The sheer weight of detail holds the viewer’s attention, of course—with Mike Leigh, nothing is ever truly a means to an end. Two servants who appear for moments in the earliest part of the film are as memorably characterised as anyone else (and I’m pretty sure that one of them is a Father Ted reference). The sets and costumes are exquisite, and as in Mr. Turner they look utterly distinct from the usual kind of shop-window bullshit that dresses most historical drama—they look lived in, worn and habituated. Dick Pope’s cinematography is breathtaking, and many shots could be mistaken for paintings. Domestic life is dramatised with unsentimental precision. Dialect is rigorously recreated, with reference to a book on Lancashire dialect written by one of the principal characters.

Details are drawn out from the historical record and given life in a kind of witness-bearing. A central character is an imagined version of one of the victims, who had fought at the Battle of Waterloo, and reading up on the times after seeing the film, dozens of such details jumped out at me. It feels as though Leigh set out to commemorate the unremembered suffering, not just of the victims of the massacre, but of all England’s poor, all the people whose privations led sixty-thousand to gather in St. Peter’s Fields to demand suffrage. To do that, he had to show not just the general shape of their experience, but the grainy, zoomed-in details—the concrete and particular. In this, his success is partial, for the reasons given above: there is not quite enough reality about the ordinary lives he depicts to tie all those details together with the same kind of conviction he achieved in Mr. Turner.

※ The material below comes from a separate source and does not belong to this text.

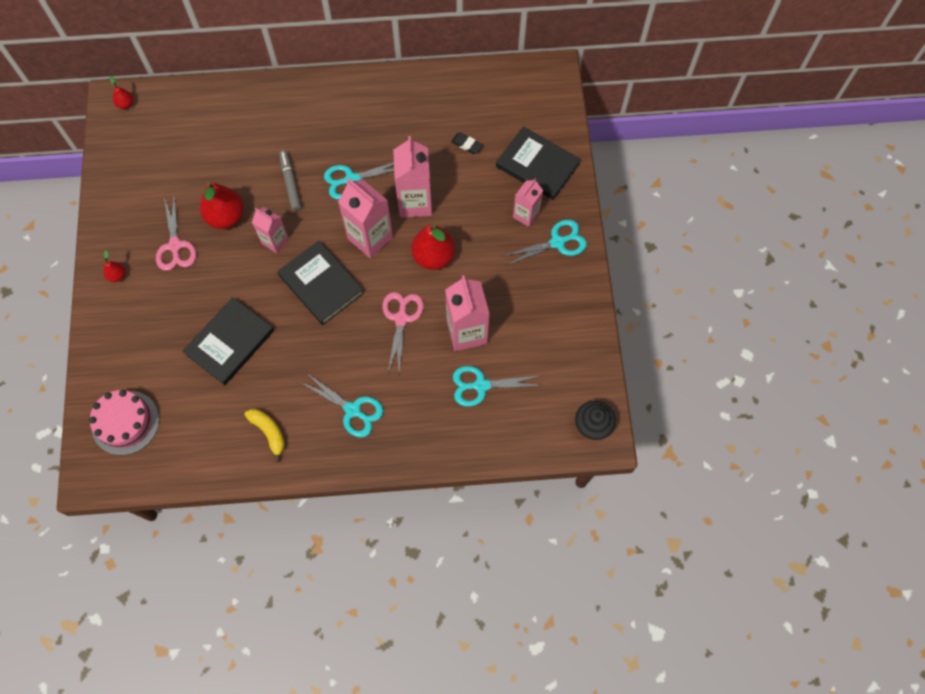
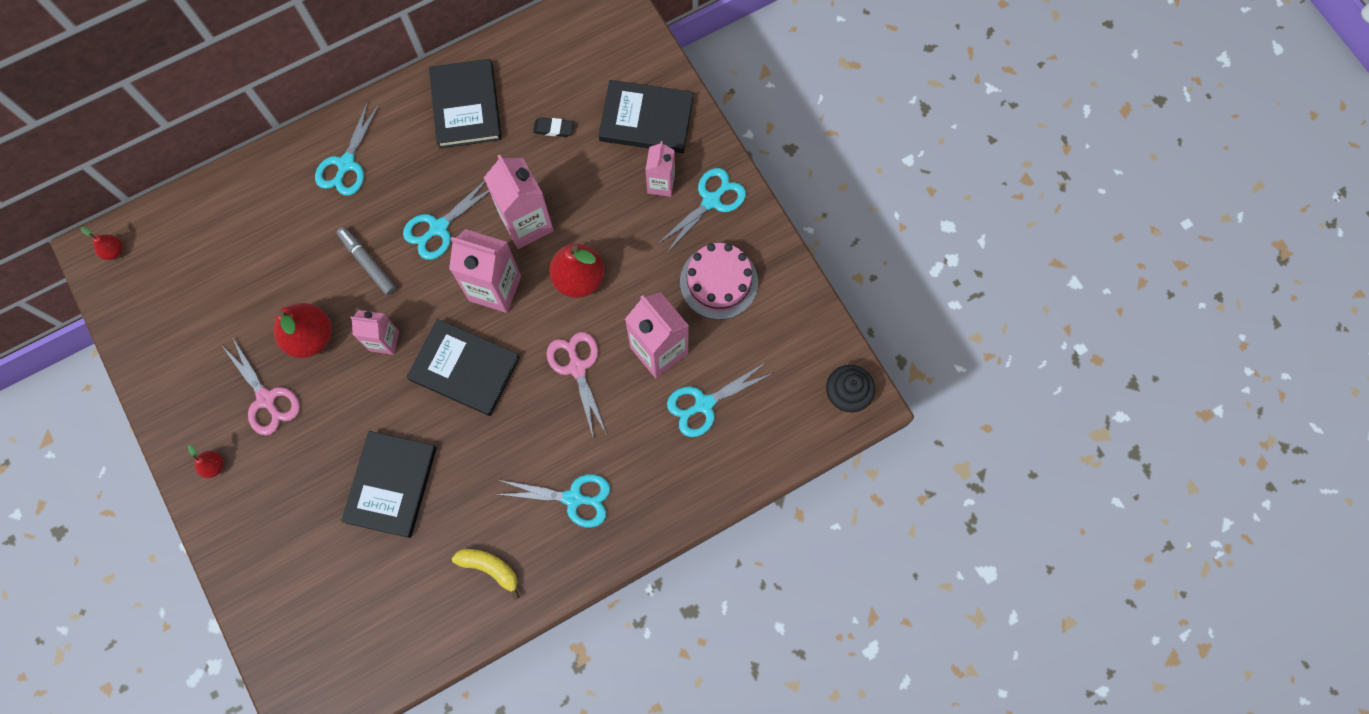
camera: 25 degrees left, 5 degrees up
pink cake [89,390,159,455] -> pink cake moved to [680,243,758,320]
none -> turquoise scissors [315,101,380,196]
none -> black book [429,59,502,149]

The climactic scene is still an incredible moment, however, and Leigh certainly does enough to earn a considerable emotional investment in its harrowing chaos—and being Mike Leigh, he leaves that entirely up to us, with no music, and a documentary approach to the editing that makes the event seem as incoherent and banally horrifying as one imagines it must have been in reality. It seems extraordinary how little fictional attention Peterloo has received, given its striking importance to the history of radical and reformist politics in Britain, and this lack of representation may explain why Leigh felt he had to tell the story in the way that he did. Peterloo is still a remarkable, moving film, which makes the past present in a way that the discipline of history can only envy.